In case you haven't heard enough from the Shrink Rappers on mental illness and gun legislation, I'm stealing a synopsis of the recent legislative changes from The Crime Report, a blog by forensic psychiatrist Dr. Erik Roskes. Taken verbatim, with permission of course:
On October 1, 2013, Maryland’s modified firearms safety law took
effect. Passed in the aftermath of the Newtown massacre, this law
expanded the group restricted from owning certain firearms. This blog
will focus only on the mental health aspects of the law, as I have no
claim to expertise outside the mental health arena.
Editor's Note: See an official report from Connecticut State's Attorney on The Crime Report here.
Until September 30, 2013, two classes of people were restricted from possessing regulated firearms:
(1) a person who “suffers from a mental disorder… and has a history of violent behavior against the person or another,” and
(2) a person who “has been confined for more than 30 consecutive days to a [psychiatric] facility.”
Effective October 1, 2013, a new law took effect, expanding and
modifying the classes of people restricted from possessing weapons for
reasons related to mental illness. Now, the groups include:
(1) a person who “suffers from a mental disorder… and has a history of violent behavior against the person or another;”
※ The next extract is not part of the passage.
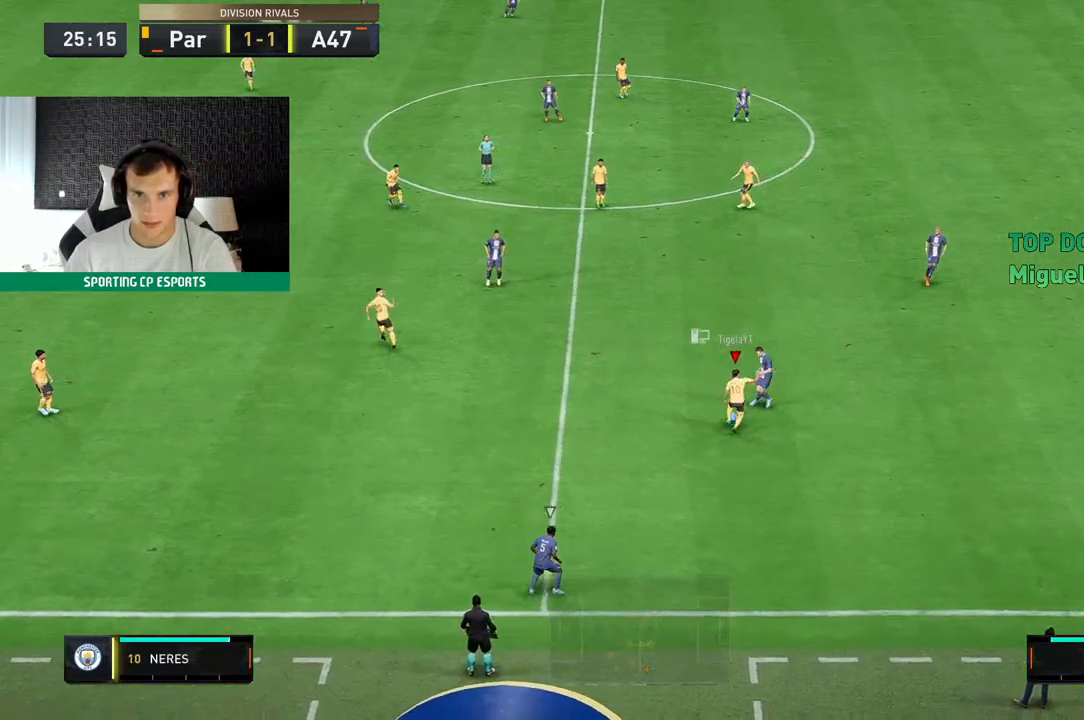
{"dt_ms": 500, "buttons": ["R2"], "left_stick": "up-left", "events": [[200, "left_stick", "up-left"], [417, "L2", "up"]]}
(2) a person who “has been found incompetent to stand trial” (IST);
(3) a person who “has been found not criminally responsible” (NCR – this is Maryland’s version of the insanity defense);
(4) a person who “has been voluntarily admitted for more than 30 consecutive days to a [psychiatric] facility;”
(5) a person who “has been involuntarily committed to a facility” for any period of time; and
(6) a person who “is under the protection of a guardian appointed by a
court…, except for cases in which the appointment of a guardian is
solely a result of a physical disability.”
It is important to note the following:
Importantly, criminals without mental illness are only restricted if
they have been convicted of specific “disqualifying crimes” or if they
have received a 2 or more year term of imprisonment for a common law
crime. This disparity regarding removal of weapons from offenders with
mental illness whose weapons would not be removed based on the crime
alone raises potential disability rights questions.
Thus, for example, category 1 requires no causal nexus between the
individual’s mental illness and his or her history of violent behavior.
Thus, a person with, say, an eating disorder and a history of fighting
during his or her adolescence would be subject to the restriction on
firearm possession. Conversely, the person with a history of multiple
fights, no mental illness, and no other disqualifying events (such as a
conviction for a violent crime) would be permitted to retain his (or,
less commonly, her) weapons. Where exactly is the logic here?
Categories 2 and 3 involve numerous defendants whose crimes
themselves might not be dangerous. In the hospital in which I work, the
modal crime for which people are committed as IST is trespassing.
While few people are found NCR for crimes that are not violent in
some way, there are some whose underlying offenses are non-violent.
Category 4 is especially concerning to those of us treating people
with mental illness, in that it targets patients who seek treatment
willingly, and who do not meet any of the other criteria for removal.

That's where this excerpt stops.